_本文_
6/18「招きを断る人」

はじめに
今朝の御言葉は、主なる神から私たちへの招きを語っている御言葉です。そして、その招きを断る人間のエゴイズムが見えてきます。これは「大宴会のたとえ」という主イエスが語ったたとえ話です。主イエスは、たびたび婚宴のたとえを語られることがあります。ところで、今朝の14章で語られていることは、主イエスがファリサイ派の、ある議員のお宅で食事に招かれたときの出来事です(1節)。その席で、主イエスは水腫の病を患っている人を癒やされたことが語られています。水腫というのは、調べてみると、皮下組織にリンパ液などがたまり、むくみが表れ、呼吸が苦しい病気だとありましたが、主イエスは、安息日でありましたが、その人の病気を癒やされました。そして、7節以下では、婚宴に招待された人の席順のことで、上席を好む人々をたしなめ、12節以下では、「昼食や夕食の会」には、貧しい人や障害を負っている人々を招くようにとお教えになりました。そして14節で主イエスは次の言葉で締めくくられます。
14そうすれば、その人たちはお返しができないから、あなたは幸いだ。正しい者たちが復活するとき、あなたは報われる。
「正しい者たちが復活するとき」とは、神の国が実現するときです。だから、その席で主イエスの教えを聞いていた客の一人が、食事の席と「復活」という言葉から「神の国」を連想して、「神の国で食事をする人は、なんと幸いなことでしょう」(15節)と言ったものと思われます。しかし、この客の一人がつぶやいた言葉には、どことなく悲しい響きがあり、神の国での食事の幸いを語っているけれども、本当の喜びが感じられないのです。そこで主エスは、神の国での食事は、その程度の喜びではない、もっと大きな幸いである。ということを伝えるために、このたとえ話を語ったと考えられるのです。それが今朝の御言葉です。早速、御言葉の恵みに与りたいと思います。

保存されたデータ項目:
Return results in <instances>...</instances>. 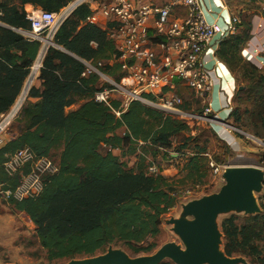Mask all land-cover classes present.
Instances as JSON below:
<instances>
[{"label":"trees","instance_id":"1","mask_svg":"<svg viewBox=\"0 0 264 264\" xmlns=\"http://www.w3.org/2000/svg\"><path fill=\"white\" fill-rule=\"evenodd\" d=\"M70 2L0 0V117L21 94L39 53L40 45L18 32L31 28L25 7L57 13ZM89 16V9L82 7L62 25L55 38L62 50L48 51L38 77L41 86L31 89L14 123L18 137L0 149V185L4 188L19 183V174L10 177L4 169L17 151L28 148L37 157L51 159L53 153L60 152L59 158L53 159L59 172L46 179L39 197L8 202L30 218L49 262L96 258L118 245L134 255L146 251L143 244L160 234L163 217L175 206L178 189L201 182L210 170L207 139L221 140L212 131L209 136L188 139L195 152L179 179L150 174L149 168L147 172V151L171 150L173 141L189 128L175 117L137 102L117 117L118 102L109 108L94 101L100 78L96 74L82 77L86 70L82 61L95 67L102 64L99 69L116 80L123 74L118 65H109L116 55L114 43L105 31L86 23ZM249 40V35L230 36L216 52L220 61L248 82L246 89L236 94L231 113L234 122L245 129L264 127V71L240 56ZM79 102L83 104L78 110L67 113ZM140 144L144 153L135 171L121 158L135 155ZM186 148L185 144L182 149ZM221 230L227 257L264 264V214L248 216L240 223L229 218Z\"/></svg>","mask_w":264,"mask_h":264},{"label":"built area","instance_id":"2","mask_svg":"<svg viewBox=\"0 0 264 264\" xmlns=\"http://www.w3.org/2000/svg\"><path fill=\"white\" fill-rule=\"evenodd\" d=\"M211 2L218 13L206 10L203 0H71L57 13L43 10L28 13L30 30L18 32L25 40L38 43L39 53L21 94L9 111L0 117V149L6 145L9 128L21 114L31 89L35 87L48 51L62 50L55 43L58 31L82 7L90 11L86 23L105 31L114 43L116 55L109 65H118L123 74L120 80H116L99 69L102 64L95 67L82 61L86 68L82 77L96 74L100 78V90L94 95L96 103L112 108L113 102H118L119 108L114 113L120 117L137 102L175 117L188 128L197 124L214 130L219 125L226 132L253 138L219 121L215 114L213 77L215 66L220 63L216 52L221 42L238 33L241 19L236 15H225L223 0ZM181 9L184 15L180 13ZM211 61L214 63L212 67ZM260 64V67L264 66V62ZM183 89L190 93L192 100L186 101ZM226 108L232 113L231 98ZM258 142L264 145L262 141ZM4 169L10 177L19 174L20 180L15 188L0 185V197L7 202H21L39 197L46 179L59 172V164L48 157H37L25 148L13 154ZM25 169L28 170L26 174ZM209 169L214 175L222 172V167L213 161H210ZM261 171L264 186V166ZM149 173L156 175L158 170L150 167Z\"/></svg>","mask_w":264,"mask_h":264},{"label":"rangeland","instance_id":"3","mask_svg":"<svg viewBox=\"0 0 264 264\" xmlns=\"http://www.w3.org/2000/svg\"><path fill=\"white\" fill-rule=\"evenodd\" d=\"M41 10V9H39ZM38 10V11H39ZM214 63H211L212 67ZM238 85L241 90L246 89L248 82L237 77ZM214 81V80H213ZM218 88V84L214 81V90ZM186 101L192 100V96L188 92H183ZM236 108V105H235ZM230 115L229 110L223 114L222 118H227ZM246 117L243 116L245 120ZM233 126L241 132L248 134L253 138L247 139L241 133H235L240 139L241 150H233L227 147V144L222 140L214 141L210 138L207 145V152L211 161L222 167V172L219 175H214L211 170H208L207 175L201 182L188 183L186 186L180 187L178 193L174 195L175 206L163 217L160 234L143 244L146 251L140 254H133L131 251L123 248L121 245L110 246L107 253H123L130 259L136 260L143 257L155 256L163 247L173 244L186 250L187 246L181 239V234L177 230L176 223L182 225H192L196 221L194 214L188 212L193 203L208 197H214L220 194L228 185L229 177L236 169H248L259 172L264 166V145H260L259 141L264 143V127L255 125L254 128L245 129L242 124L235 123ZM16 125L13 124L8 131L9 136L16 132ZM214 132L210 127L195 125L189 128L186 132L173 141V147L167 152L158 151L154 154L153 151L148 150L144 165L148 168L155 167L158 174L170 179H179L184 176V166L187 159L195 152V145L188 142V139L197 136L207 135L209 132ZM257 139V140H254ZM186 144L187 148L182 149ZM143 144L138 146V151L133 156L121 158L128 168L135 171L138 170L140 164V157L143 156ZM60 152L53 153L51 156L57 160ZM117 155L121 153L117 151ZM253 199L257 206L254 212L248 208L242 209L237 206L233 207L228 212L217 213L214 219L216 231L219 235L220 250L222 255L231 261H236V264H252V260L246 258L242 260L240 257L229 258L225 255V239L221 230V225L225 220L234 218L238 223L243 222L244 218L254 215L264 214V186H261L253 191ZM262 247V245H261ZM92 259V258H90ZM88 259H77L73 261H84ZM72 262V261H71ZM68 261L49 262L45 250L40 246L36 235V227L31 222L30 218L22 212L16 211L7 201L0 197V264H71ZM174 263V261L167 257L163 260V264ZM209 264V263H205Z\"/></svg>","mask_w":264,"mask_h":264},{"label":"water","instance_id":"4","mask_svg":"<svg viewBox=\"0 0 264 264\" xmlns=\"http://www.w3.org/2000/svg\"><path fill=\"white\" fill-rule=\"evenodd\" d=\"M262 182V172L260 174L248 169H236L220 194L193 203L188 212L194 214L196 221L192 225L176 223L177 230L186 238L187 253L170 244L152 257L132 260L123 253H108L84 261H72L71 264H163V260L170 255L174 264H236V261L213 251V243L219 237L214 219L217 213L228 212L235 206L254 212L257 206L252 193Z\"/></svg>","mask_w":264,"mask_h":264},{"label":"crops","instance_id":"5","mask_svg":"<svg viewBox=\"0 0 264 264\" xmlns=\"http://www.w3.org/2000/svg\"><path fill=\"white\" fill-rule=\"evenodd\" d=\"M168 1V0H164ZM225 3L226 14L230 16H239L241 19V25L239 26L237 35H249L250 40L245 44L240 56L247 62L253 64L257 68L264 71V66L260 67L261 61L264 62V0H223ZM204 8L206 10H212L215 14L218 13L213 7L211 0H203ZM27 13L37 11L40 8L33 6L25 7ZM181 14H185L184 10H180ZM226 18V17H225ZM219 49V48H218ZM208 58V57H207ZM218 59V57L216 56ZM210 59V57L208 58ZM219 60V59H218ZM219 65L215 66L216 74L213 80L218 84V88L213 90L212 101L215 109V114L219 121L226 122L233 126V121L230 115L227 118H222L223 114L228 111L227 101L232 99L233 106L236 94L240 91L237 77L245 81L239 73L232 72L228 66L219 60ZM213 63L212 61L210 62ZM35 87L41 86L40 80H36ZM184 92H188L184 90ZM189 93V92H188ZM83 102H79L71 108L67 109V113L78 110L82 106ZM218 137L227 144L229 149L241 150L240 139L236 137L234 133L226 132L221 126H215L213 130ZM18 137L17 133L9 134L6 136L7 142L14 140ZM117 155V152L115 153ZM242 260H246L245 257H240Z\"/></svg>","mask_w":264,"mask_h":264},{"label":"bare ground","instance_id":"6","mask_svg":"<svg viewBox=\"0 0 264 264\" xmlns=\"http://www.w3.org/2000/svg\"><path fill=\"white\" fill-rule=\"evenodd\" d=\"M215 225V224H214ZM181 239L186 242V238L183 234L180 235ZM178 247V246H177ZM179 248V247H178ZM180 250H182L181 248H179ZM213 251L215 253H217L218 255H222L221 250H220V240L219 237L218 239L215 240V242L213 243ZM184 253L188 252V248L186 250H183ZM170 258L172 257L171 255L169 256Z\"/></svg>","mask_w":264,"mask_h":264}]
</instances>
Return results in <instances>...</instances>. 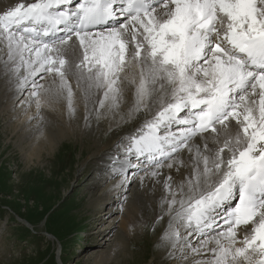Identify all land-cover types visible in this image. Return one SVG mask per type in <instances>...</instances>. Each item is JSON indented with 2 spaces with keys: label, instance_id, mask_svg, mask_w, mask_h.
Wrapping results in <instances>:
<instances>
[{
  "label": "snow or ice",
  "instance_id": "obj_1",
  "mask_svg": "<svg viewBox=\"0 0 264 264\" xmlns=\"http://www.w3.org/2000/svg\"><path fill=\"white\" fill-rule=\"evenodd\" d=\"M0 54L37 109L71 117L78 91L99 119L131 87L129 119L147 115L125 158L188 168L164 181L169 256L264 264V0L20 2L0 12Z\"/></svg>",
  "mask_w": 264,
  "mask_h": 264
},
{
  "label": "rangeland",
  "instance_id": "obj_2",
  "mask_svg": "<svg viewBox=\"0 0 264 264\" xmlns=\"http://www.w3.org/2000/svg\"><path fill=\"white\" fill-rule=\"evenodd\" d=\"M3 81L0 80V88ZM37 81L39 83L38 79ZM40 83L46 84L47 81ZM32 98L31 85H28L24 96L11 107L15 109L18 105L21 109L22 103L26 100L30 102ZM8 102L9 100L4 101L6 105ZM6 114L7 111L0 110V264H92L95 256L93 249L106 252L115 242L120 245L112 254L110 264L184 263L173 262L167 257V249L169 251L168 247L171 246L162 237L167 228L168 217L165 214L162 215L163 219L161 216L155 218L140 210L142 205L150 204L152 200L144 195L140 202H129L126 199L124 204L117 205V201L112 206L113 212L110 215L114 228L106 235L103 232L101 247L91 241L93 232L90 225L96 224L98 213L111 205L104 204L101 199L110 193L112 184L119 180V176L113 175L115 179L106 178L99 183V187H95L96 181L103 179L97 165L106 158L102 157L96 162L94 154L99 150L98 146L105 145L104 155H111L114 148H118L123 155L127 144L124 140L127 141L130 134L136 131L147 115L145 111H141L136 121L127 126L118 125V121L114 122L111 116L107 120L101 116L98 119L93 112L90 114V126L83 132L79 129L75 137L71 133L65 135L61 142L54 144L56 146L53 152L50 151L47 139L44 140L45 146L40 158H30L28 155L32 146H29L26 139L29 141L30 136L27 135L32 137V133L27 130L38 124L45 132L48 126L54 127V117L42 111L37 118L30 120L32 124L27 125V129L21 127L22 130L13 132ZM17 114L12 119L13 122L21 117L19 111ZM54 130L56 133L57 129ZM131 157L128 165L139 167L141 164L134 162L135 156ZM128 176L131 178V173ZM164 181H159L160 185L158 183L157 187L163 188ZM138 182L139 179H136L128 187L126 197L132 196L134 185ZM155 186L156 184L148 185L147 191L150 188L158 190ZM110 202L114 203L113 200ZM129 204L134 206L131 213H122ZM122 217L126 218V228L121 227ZM25 219L31 223L29 226Z\"/></svg>",
  "mask_w": 264,
  "mask_h": 264
},
{
  "label": "bare ground",
  "instance_id": "obj_3",
  "mask_svg": "<svg viewBox=\"0 0 264 264\" xmlns=\"http://www.w3.org/2000/svg\"><path fill=\"white\" fill-rule=\"evenodd\" d=\"M20 2L30 3V2H33V0H0V12H2L3 10H6L8 7L14 6ZM4 59H5V57L3 56V54H0V80L1 79L4 80L2 82L3 84L1 83L2 88H0V110L7 111L6 115L9 118V121H10L9 124L11 126L10 128H12L13 132L18 131V129H21V130H22V128L25 129L26 127H28L27 125H29V124L31 125L32 123H30V120L33 121L34 118H37V116H39L40 112H42V111H44V113L48 114V116H51L52 118L54 117L53 118L54 123H55L54 127H52V126L49 127L48 124H46L48 126V129H46L45 132L42 131L43 127L41 126L42 128L40 129V125H38V124H37V126L34 124L32 129L28 128L27 132L32 133V137H31V135L26 134L27 136H30L29 141L26 139V142L29 143V146H32L29 149V154H28L30 156V158H32L33 156H36L39 158L41 157V154L43 152V146H45L44 140L47 139L48 144L50 146V151L53 152L55 149V146H56V145L54 146V144H58V142L60 140H62L63 138H65L69 133H71L75 137V135H77L79 133V129L81 130V132H83L84 129H86L87 127L90 126L89 121H90L91 117L89 115L88 119L87 120L85 119V115H86L85 108H84L83 101L80 98L79 92H76V97H77V99H76V112H75V115H73L71 117L68 115L66 101H61L59 104H57L55 106V109H51L48 107H43L41 109H37L34 98H32V100L30 102H28V100L24 101V103H22L23 105H22L21 109L18 107V105L15 106L16 107L15 109H12V107H11L12 104L14 105L16 100H20L24 96V92H26V89H28V85L27 86H24V85L18 86L17 85L15 77L13 75H11L8 72V70H6L4 68V66H3ZM37 79L39 80V83L41 81H43L39 77H37ZM73 84H74V82H73ZM125 87H126V91L124 92L119 110L118 111H116V110L106 111L105 110V111H103V115H101V117H103L104 119L106 118V120H107V117L111 116V118L114 120V122L118 121L117 124L120 126L122 124L127 126L128 123L133 124L134 121H136V118L140 114V113H138L134 118L129 119L128 110H129V108L132 107V105L134 103V97H133L132 88L127 87V86H125ZM29 94H30V92H29ZM6 100H9L7 105L4 103V101L6 102ZM20 106H21V104H20ZM8 110H9V113H8ZM18 111H19V113H21V115H20L21 117L18 116L19 118H17V122H13L12 119L16 115H18L17 114ZM106 123H108V122L106 121ZM54 128L57 129L56 133H55ZM33 130H34V132H33ZM48 133H53V134L48 135ZM134 133H132V134H134ZM81 134H83V133H81ZM10 135H12V133ZM16 136H18V134ZM127 136H129V135H127ZM20 138H21V136H20ZM24 140H25V138H24ZM124 141L126 143H128V139H127V141L126 140H124ZM23 147H25V146H23ZM98 147H99L98 148L99 150L97 152H95V154H94V155H96V158H95L96 162H97V160H99L102 157H104L106 159L102 160L99 163V165H97V167H98L97 170L100 168L98 171L100 173H102L101 175H102L103 179L101 178L102 180L99 179V181H96V183L94 184L95 187L96 188L99 187V183L101 181H105L106 178H109L111 180L114 178V177H112L113 175H117V177L119 176V180L117 182H115L114 184H112V186L110 188L111 189L110 193H108L107 195L102 197L101 201L104 204H109V205L111 204L110 207L112 209V206L117 204V201H118L117 205H121V203L124 204L126 199L129 200V202H137V201L140 202V198L144 195L148 198V200H151V199L152 200H151L150 204L142 205L140 210L146 211V215H151V216H154L155 218H158L162 215H165L164 207L161 205V200H162V198H164L167 195V193L165 191V186H163V188H158L159 186L157 184L162 179L165 180L167 177L171 176L173 178V186H175V183L178 182L180 179H182L184 177V175H186L188 168L180 167L179 171H177V168H175V167L172 169H169L167 167H163L164 169L161 168L159 170L161 173V175L159 177H152L150 175H146L145 171L143 170V169L147 168V164L139 165L141 163L140 161L144 160V158H141V160L138 162L139 167L134 166V168H132L133 165H130V164L128 165V163H126L131 156H128L127 158H125V154L123 153V155H121L119 153L118 148H114V151L112 152L111 155H109V154L104 155L105 152H103V150L105 149V145H100ZM24 149L25 148H23V150ZM188 156H189V153L187 151H185V152L180 154V159L187 160ZM122 162L126 164V169L123 170L125 172V175H123V176L120 174L122 170L119 167L120 163H122ZM105 169H110V171H107ZM148 171L150 172L151 169H148ZM129 173H131V176H132L131 178L128 176ZM109 174H111V175H109ZM142 174H144V175H142ZM133 176H136V177L133 179ZM137 177H140V178H137ZM142 177H143V179H141ZM136 179H139V182L134 185V190H133L132 196L126 197L125 194L128 191L127 190L128 187L132 186V184L135 183ZM122 180L124 181L123 184H121ZM150 184H153V185L156 184L155 187L158 190L154 191L153 189L150 188V191L148 192L147 188H148V185H150ZM159 185H160V183H159ZM155 187H154V189H156ZM112 200L114 202L113 204L110 202ZM116 209H118V207H116ZM133 209H134V206L132 204H129L127 207H125L122 210V213H125V214L131 213V211ZM138 212H141V211H138ZM125 220H126V218L122 217L121 227H123V228H126V226H127V223H125ZM107 221L110 222V220H108V219H107ZM112 222H110L109 225H108V222H106V223H104V225H102L103 228H106L104 230V233H105L104 235L108 234L114 228L115 225H113ZM103 241H104V238L101 240L100 244ZM96 244L99 245L98 242ZM104 244L105 243H103V246H104ZM119 245H120L119 242L118 243L115 242V244H113V246L108 247L109 249H107L108 251L106 250V252H102L101 250L97 251V249H93V251H94L93 254L95 256L93 255L94 260H93L92 264H110L111 256L118 249ZM168 248H170V249H169V251L167 249V252H166L167 257L170 260H172L173 262H177V263L184 262V263H179V264H192V261L194 259H196V257L191 256V255H189V258L187 260H179V259L172 258L169 256V252L173 251V249L171 247H168Z\"/></svg>",
  "mask_w": 264,
  "mask_h": 264
}]
</instances>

_やること_
本文によると、主イエスが食事に招かれたのはだれの家ですか。 データは本文とは別の資料です。

_回答_
ファリサイ派の、ある議員の家です。